Wednesday, December 30, 2015

WORKING WITH RICHARD

When Richard is working, he wants to do it not only with the sound mind but also with the full heart.  When it comes to work, he has the principle that he follows since he landed on his first job.  He believes that for every work we do, we should put our heart on to get our work right.  Working with heart is completing your work confidently done.   Richard has no worry if he’s not doing it remarkably because as long as he is within the so called standard and as long as he’s doing it with his heart, he supposes he will most likely end right.  If by the slim chance he missed it correctly (since there is no perfect but almost perfect only), Richard will feel sad but not guilty.  This is okay because at the end of the day, you can really say that you did your job and Richard can sleep confidently that he’d have done what are his supposed responsibilities.

While it’s very true that there might be mistake on the finished products or the output we provided, this is normal because everybody can get mistake and it happens.  If you go through the norms, meaning that you are working without doing shortcuts and yet you found mistake later, that is fine still because sometimes mistakes are really inevitable to happen.  The important is you did your part and you are doing your job by heart because when you do your job with heart on, you are giving dignity and respect to your work.  Yes, technically the end product is wrong but the attitude how you made to complete the job makes the difference.  Richard may have mistakes in the pasts but he doesn’t feel morally down because he knows he honestly worked hard to complete those jobs.  Like he politely approaches colleagues, fairly worked with or without supervision and even go through the standard procedures.  It is just a matter that sometimes our best is not enough and for this, Richard’s fault is pardonable and his works can still say acceptably fine.  He’s might technically wrong but his work attitude is perfectly fine.
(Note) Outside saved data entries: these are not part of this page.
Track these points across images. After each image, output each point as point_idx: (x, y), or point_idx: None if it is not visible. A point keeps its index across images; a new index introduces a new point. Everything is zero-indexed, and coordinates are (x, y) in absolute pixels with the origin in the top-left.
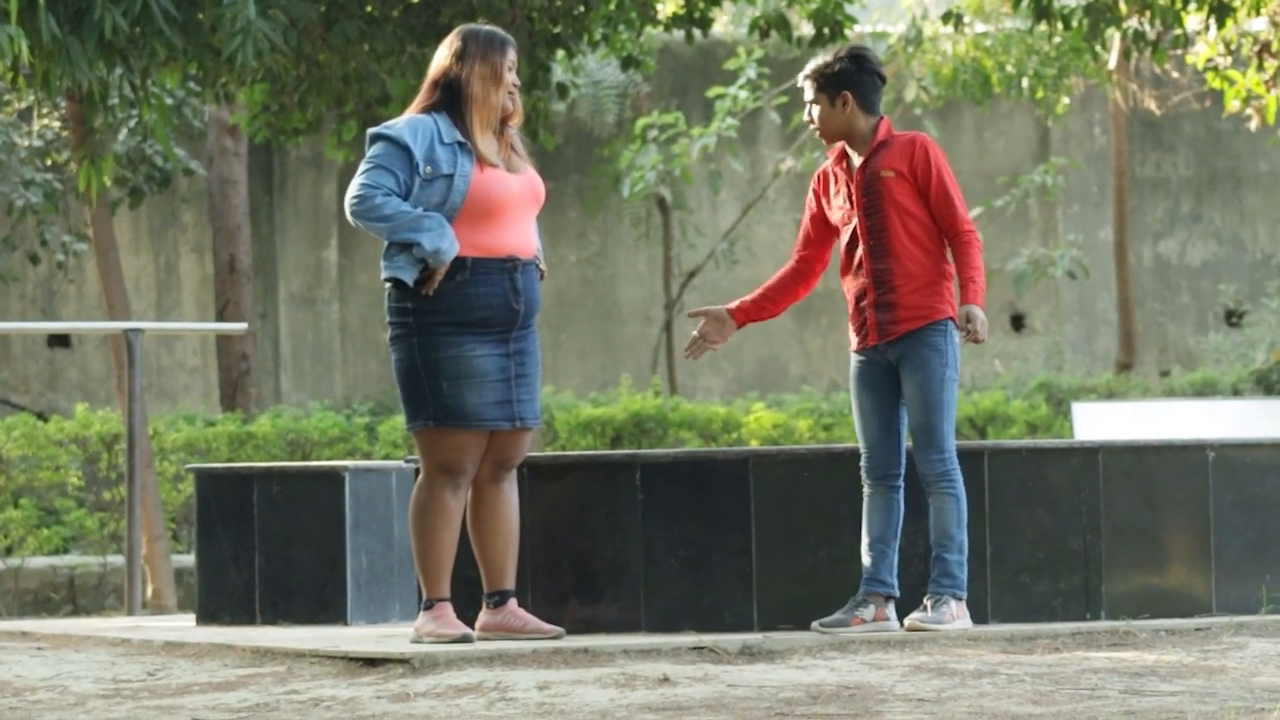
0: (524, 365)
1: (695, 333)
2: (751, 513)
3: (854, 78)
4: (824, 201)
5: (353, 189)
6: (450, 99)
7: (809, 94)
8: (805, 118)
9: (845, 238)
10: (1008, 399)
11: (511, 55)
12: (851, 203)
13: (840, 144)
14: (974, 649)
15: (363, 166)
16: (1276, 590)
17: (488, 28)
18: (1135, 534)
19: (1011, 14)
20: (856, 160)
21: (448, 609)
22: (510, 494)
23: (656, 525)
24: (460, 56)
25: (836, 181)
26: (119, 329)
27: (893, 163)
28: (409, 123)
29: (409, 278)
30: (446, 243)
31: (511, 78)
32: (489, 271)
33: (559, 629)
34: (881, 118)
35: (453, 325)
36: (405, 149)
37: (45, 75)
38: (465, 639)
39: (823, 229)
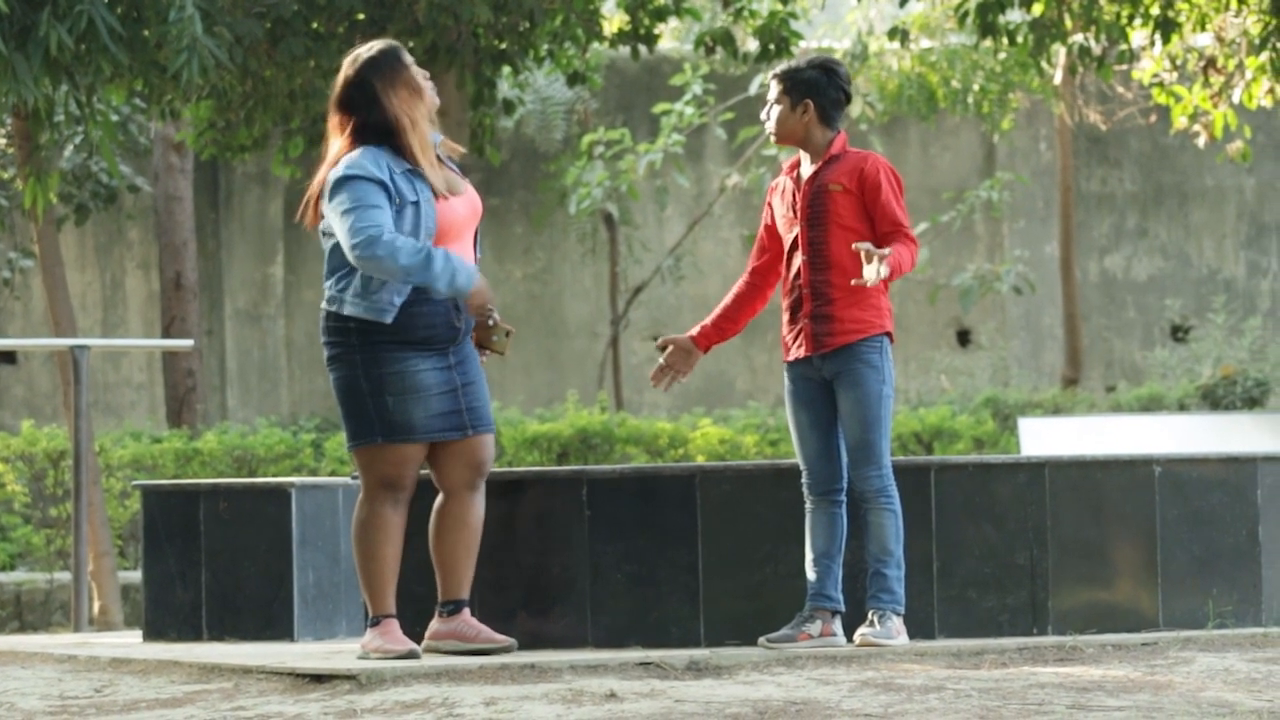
0: (467, 373)
1: (662, 361)
2: (698, 528)
3: (819, 88)
4: (774, 211)
5: (352, 235)
6: (380, 137)
7: (772, 93)
8: (763, 115)
9: (786, 246)
10: (954, 414)
11: (406, 56)
12: (795, 212)
13: (796, 154)
14: (921, 664)
15: (347, 208)
16: (1223, 605)
17: (375, 48)
18: (1082, 549)
19: (957, 30)
20: (808, 171)
21: (394, 625)
22: (479, 504)
23: (603, 541)
24: (372, 97)
25: (785, 192)
26: (65, 345)
27: (840, 177)
28: (366, 158)
29: (389, 318)
30: (464, 278)
31: (422, 80)
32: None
33: (511, 640)
34: (839, 133)
35: (395, 342)
36: (381, 184)
37: None
38: (412, 655)
39: (777, 239)
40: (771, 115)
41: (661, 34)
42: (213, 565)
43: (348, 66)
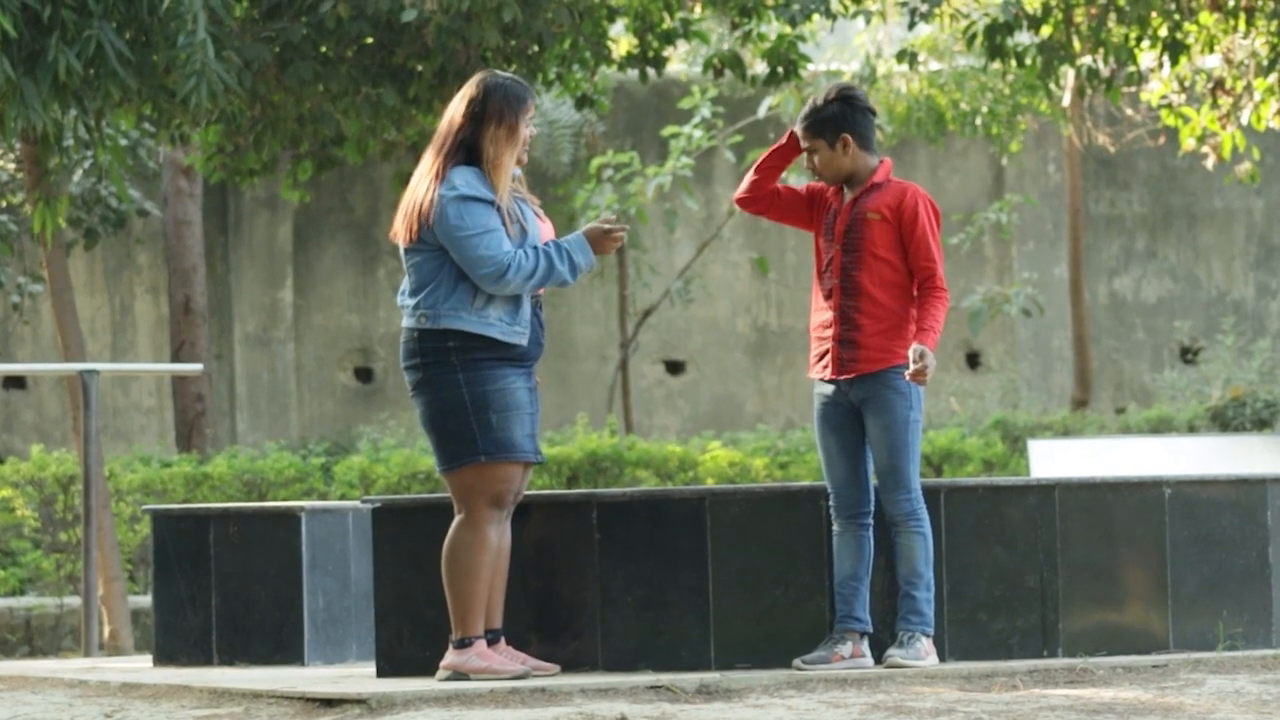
0: (537, 400)
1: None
2: (708, 551)
3: (849, 118)
4: (814, 205)
5: (480, 265)
6: (470, 157)
7: (805, 142)
8: (806, 165)
9: (822, 265)
10: (963, 436)
11: (531, 107)
12: (833, 235)
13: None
14: (931, 687)
15: (470, 233)
16: (1233, 627)
17: (507, 80)
18: (1092, 571)
19: (965, 52)
20: (849, 194)
21: (485, 645)
22: (509, 532)
23: (613, 564)
24: (478, 118)
25: (827, 204)
26: (74, 370)
27: (880, 206)
28: (475, 179)
29: (509, 336)
30: (583, 257)
31: (528, 133)
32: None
33: (556, 666)
34: (883, 160)
35: (495, 359)
36: (493, 204)
37: (0, 117)
38: (525, 676)
39: (794, 201)
40: (816, 163)
41: (670, 57)
42: (223, 590)
43: (473, 84)
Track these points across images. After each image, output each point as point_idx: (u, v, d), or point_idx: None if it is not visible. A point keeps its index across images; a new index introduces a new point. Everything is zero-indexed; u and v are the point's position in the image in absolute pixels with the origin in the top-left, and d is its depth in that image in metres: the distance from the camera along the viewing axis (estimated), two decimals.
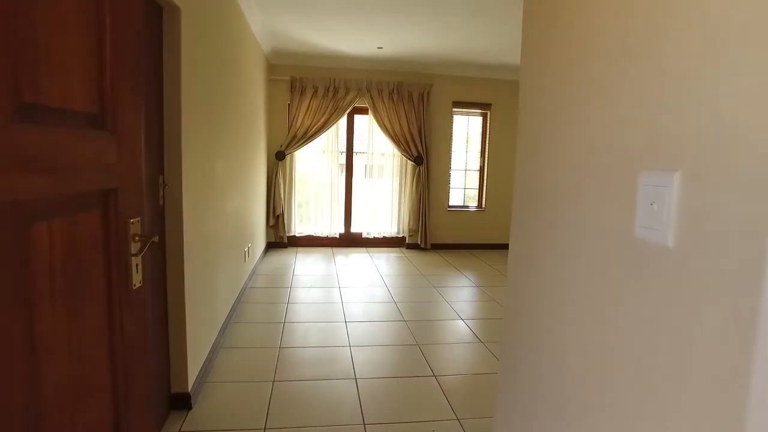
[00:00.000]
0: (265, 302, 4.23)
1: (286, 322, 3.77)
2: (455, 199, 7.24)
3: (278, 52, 5.93)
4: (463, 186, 7.27)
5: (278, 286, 4.73)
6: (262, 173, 5.78)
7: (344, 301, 4.34)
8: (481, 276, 5.48)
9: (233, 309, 3.77)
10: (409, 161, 6.52)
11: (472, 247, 6.99)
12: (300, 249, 6.47)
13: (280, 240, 6.39)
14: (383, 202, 6.71)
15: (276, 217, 6.29)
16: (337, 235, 6.67)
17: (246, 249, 4.47)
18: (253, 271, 4.98)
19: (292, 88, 6.13)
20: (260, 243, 5.64)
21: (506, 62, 6.02)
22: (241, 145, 4.07)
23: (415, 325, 3.82)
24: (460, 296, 4.70)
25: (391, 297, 4.52)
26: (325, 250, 6.51)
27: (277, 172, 6.18)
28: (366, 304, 4.28)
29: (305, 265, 5.60)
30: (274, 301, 4.28)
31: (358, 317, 3.94)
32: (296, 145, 6.21)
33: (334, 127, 6.35)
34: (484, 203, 7.03)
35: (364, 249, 6.65)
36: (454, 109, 6.73)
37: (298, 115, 6.14)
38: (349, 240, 6.77)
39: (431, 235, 6.75)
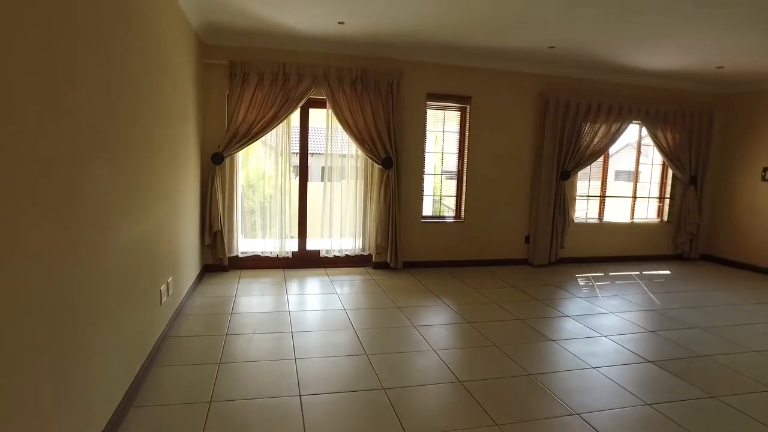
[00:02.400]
0: (190, 362, 3.07)
1: (215, 399, 2.63)
2: (430, 208, 6.24)
3: (213, 29, 4.73)
4: (438, 193, 6.28)
5: (211, 333, 3.57)
6: (194, 181, 4.58)
7: (298, 356, 3.23)
8: (468, 305, 4.49)
9: (137, 382, 2.60)
10: (375, 164, 5.46)
11: (451, 265, 6.01)
12: (244, 273, 5.29)
13: (219, 262, 5.19)
14: (345, 214, 5.62)
15: (213, 235, 5.09)
16: (290, 255, 5.52)
17: (163, 287, 3.28)
18: (179, 312, 3.79)
19: (232, 75, 4.94)
20: (191, 270, 4.45)
21: (488, 45, 5.05)
22: (150, 146, 2.90)
23: (398, 396, 2.76)
24: (449, 340, 3.67)
25: (360, 346, 3.44)
26: (276, 273, 5.35)
27: (213, 178, 4.98)
28: (328, 362, 3.18)
29: (249, 298, 4.44)
30: (201, 360, 3.11)
31: (318, 384, 2.84)
32: (238, 145, 5.02)
33: (285, 122, 5.21)
34: (463, 213, 6.06)
35: (322, 271, 5.54)
36: (429, 103, 5.73)
37: (240, 109, 4.96)
38: (305, 260, 5.64)
39: (402, 251, 5.72)
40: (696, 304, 4.87)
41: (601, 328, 4.04)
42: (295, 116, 5.33)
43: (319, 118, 5.55)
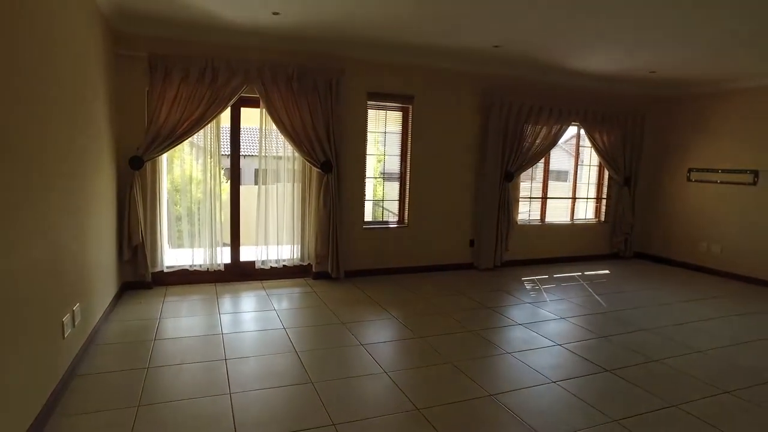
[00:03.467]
0: (100, 407, 2.58)
1: None
2: (373, 213, 5.96)
3: (128, 15, 4.18)
4: (381, 198, 6.01)
5: (128, 367, 3.07)
6: (107, 189, 4.01)
7: (233, 389, 2.82)
8: (418, 317, 4.24)
9: None
10: (314, 168, 5.09)
11: (395, 272, 5.75)
12: (171, 290, 4.75)
13: (141, 279, 4.62)
14: (282, 220, 5.21)
15: (133, 249, 4.52)
16: (222, 267, 5.03)
17: (67, 317, 2.77)
18: (90, 342, 3.26)
19: (152, 69, 4.40)
20: (106, 291, 3.88)
21: (432, 42, 4.84)
22: (40, 151, 2.40)
23: None
24: (402, 359, 3.40)
25: (304, 372, 3.08)
26: (207, 289, 4.85)
27: (132, 185, 4.41)
28: (269, 395, 2.79)
29: (176, 321, 3.94)
30: (115, 403, 2.63)
31: (259, 426, 2.46)
32: (160, 148, 4.49)
33: (214, 123, 4.73)
34: (407, 218, 5.82)
35: (258, 284, 5.09)
36: (370, 102, 5.43)
37: (162, 107, 4.43)
38: (239, 272, 5.17)
39: (344, 260, 5.39)
40: (638, 304, 4.90)
41: (555, 336, 3.92)
42: (226, 116, 4.87)
43: (252, 117, 5.10)
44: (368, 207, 5.77)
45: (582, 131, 6.73)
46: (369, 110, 5.44)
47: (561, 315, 4.48)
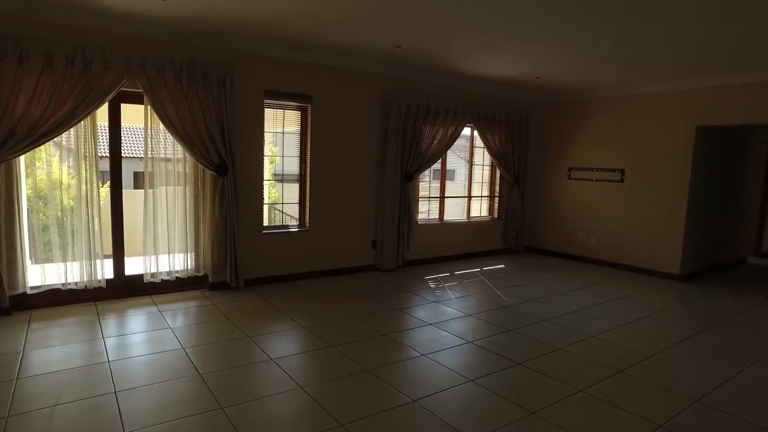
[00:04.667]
0: None
1: None
2: (272, 217, 5.66)
3: None
4: (281, 201, 5.72)
5: None
6: None
7: (128, 429, 2.43)
8: (327, 324, 4.07)
9: None
10: (208, 170, 4.69)
11: (298, 278, 5.51)
12: (37, 314, 4.06)
13: None
14: (174, 228, 4.73)
15: None
16: (104, 283, 4.43)
17: None
18: None
19: (1, 52, 3.71)
20: None
21: (332, 41, 4.69)
22: None
23: None
24: (317, 371, 3.20)
25: (212, 397, 2.76)
26: (85, 310, 4.23)
27: None
28: (173, 429, 2.45)
29: (47, 352, 3.35)
30: None
31: None
32: (16, 149, 3.80)
33: (89, 120, 4.14)
34: (307, 221, 5.61)
35: (148, 299, 4.57)
36: (267, 101, 5.14)
37: (17, 99, 3.76)
38: (125, 288, 4.60)
39: (244, 268, 5.04)
40: (535, 296, 5.19)
41: (465, 334, 3.99)
42: (103, 112, 4.29)
43: (135, 115, 4.56)
44: (268, 211, 5.46)
45: (476, 132, 7.01)
46: (266, 109, 5.15)
47: (467, 312, 4.58)
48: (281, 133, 5.49)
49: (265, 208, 5.36)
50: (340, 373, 3.17)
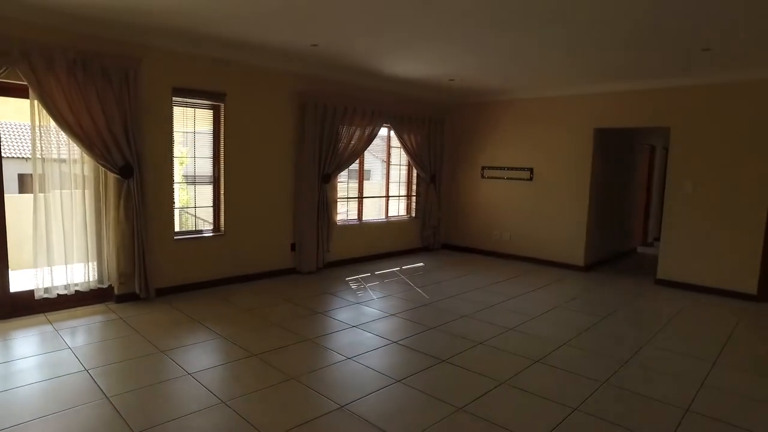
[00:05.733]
0: None
1: None
2: (185, 222, 5.34)
3: None
4: (193, 204, 5.40)
5: None
6: None
7: None
8: (248, 333, 3.90)
9: None
10: (112, 173, 4.32)
11: (214, 285, 5.24)
12: None
13: None
14: (72, 237, 4.29)
15: None
16: None
17: None
18: None
19: None
20: None
21: (246, 37, 4.51)
22: None
23: None
24: (240, 383, 3.04)
25: (124, 425, 2.52)
26: None
27: None
28: None
29: None
30: None
31: None
32: None
33: None
34: (223, 225, 5.35)
35: (42, 318, 4.10)
36: (176, 99, 4.82)
37: None
38: (10, 307, 4.09)
39: (155, 277, 4.70)
40: (455, 292, 5.34)
41: (389, 334, 4.00)
42: None
43: (18, 110, 4.07)
44: (179, 215, 5.14)
45: (392, 132, 7.08)
46: (176, 107, 4.83)
47: (390, 312, 4.60)
48: (192, 133, 5.17)
49: (177, 212, 5.03)
50: (265, 383, 3.04)
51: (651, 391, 3.09)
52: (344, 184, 6.87)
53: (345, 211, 6.97)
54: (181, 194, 5.24)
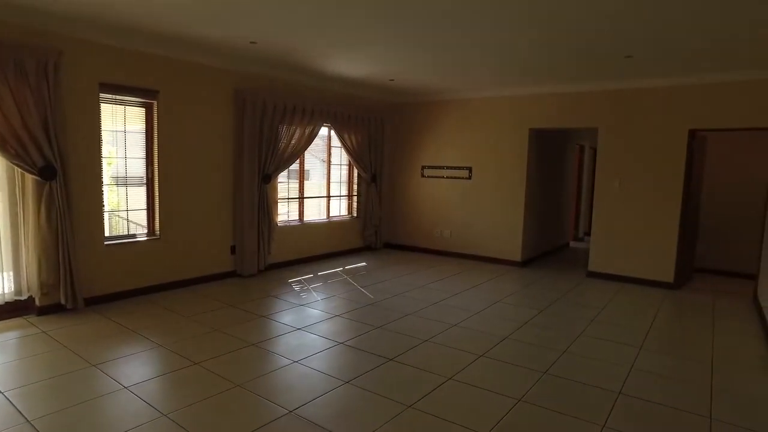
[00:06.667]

It’s professionalism that makes our whole work fine.  Whatever our work is, we should work like a professional.  It doesn’t need to have licensure or need to have prefix title on our name to become professional.  In many ways you can be professional.  The way you speak, your behavior towards your colleagues, and the way you treat your work are all acts of professionalism.  Professionalism is being true and loyal to our job.  You can be a good engineer, a famous architect or an experienced physician but if the way you treat your job is not according to the responsibilities you sworn, then you are not really professional.  If you are collecting pay for the job you did not really worked, if you are using the company’s resources for your personal use, if you are coming late or going home early, if you are showing favoritism amongst your staff, if you are into politics – though you may successfully finished your work or no matter what profession you’ve obtained, at the end of the day you are not really professional.  Professionalism comes when you have integrity in your work which is all about honesty and attitude.

I found the case of Richard a real good and it turns me to look at myself and do self-check on my work attitude.  I am sailing on the same boat.  For me, no matter how competent, loyal, hardworking and reliable in his work the man can be, still he cannot be the best employee and not deserved to promote if that man is deceitful.  In the same way a man who is so punctual and kind but not productive.  Cheating, stealing and tricking your company are not fair.  Being honest to your work is an excellent attitude that tells your upbringing whether on or off work.  Someone can have the excellent work but if it is out of politics, if you’ve got it the unfair way, if you are not deserved for it, then that is a half cook victory.  The end doesn’t justify the mean.  It means to say that it should not be looked at the result but equally important to consider is the person’s attitude how the product has come up.